◆ TASK: Find every line in the records below that holds the word "soit" and copy it.

THE INPUT Start Marker

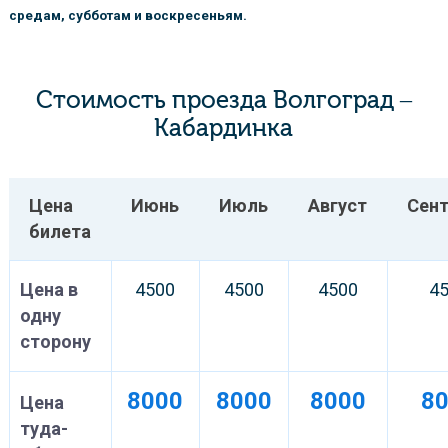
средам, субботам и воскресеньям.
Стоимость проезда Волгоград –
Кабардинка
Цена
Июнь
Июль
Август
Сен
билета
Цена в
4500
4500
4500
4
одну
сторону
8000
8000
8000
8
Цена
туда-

THE INPUT End Marker
THE INPUT Start Marker

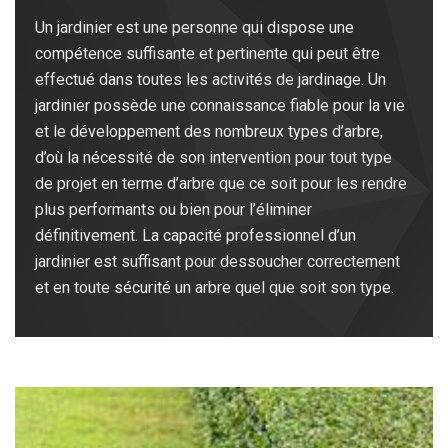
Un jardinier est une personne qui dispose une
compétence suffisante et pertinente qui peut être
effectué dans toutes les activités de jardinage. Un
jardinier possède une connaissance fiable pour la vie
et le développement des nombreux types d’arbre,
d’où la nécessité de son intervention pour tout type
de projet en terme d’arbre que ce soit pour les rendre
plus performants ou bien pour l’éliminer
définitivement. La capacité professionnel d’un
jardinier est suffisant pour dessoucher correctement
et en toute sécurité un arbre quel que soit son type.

THE INPUT End Marker
THE INPUT Start Marker

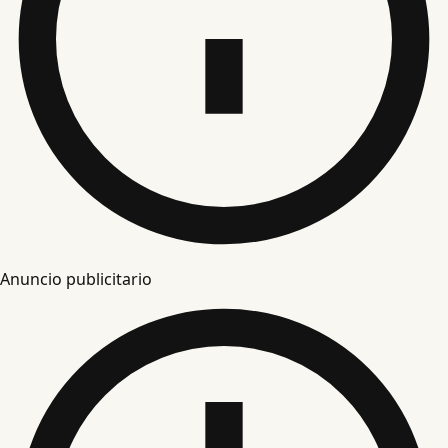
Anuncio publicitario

THE INPUT End Marker

◆ ANSWER SECTION:
de projet en terme d’arbre que ce soit pour les rendre
et en toute sécurité un arbre quel que soit son type.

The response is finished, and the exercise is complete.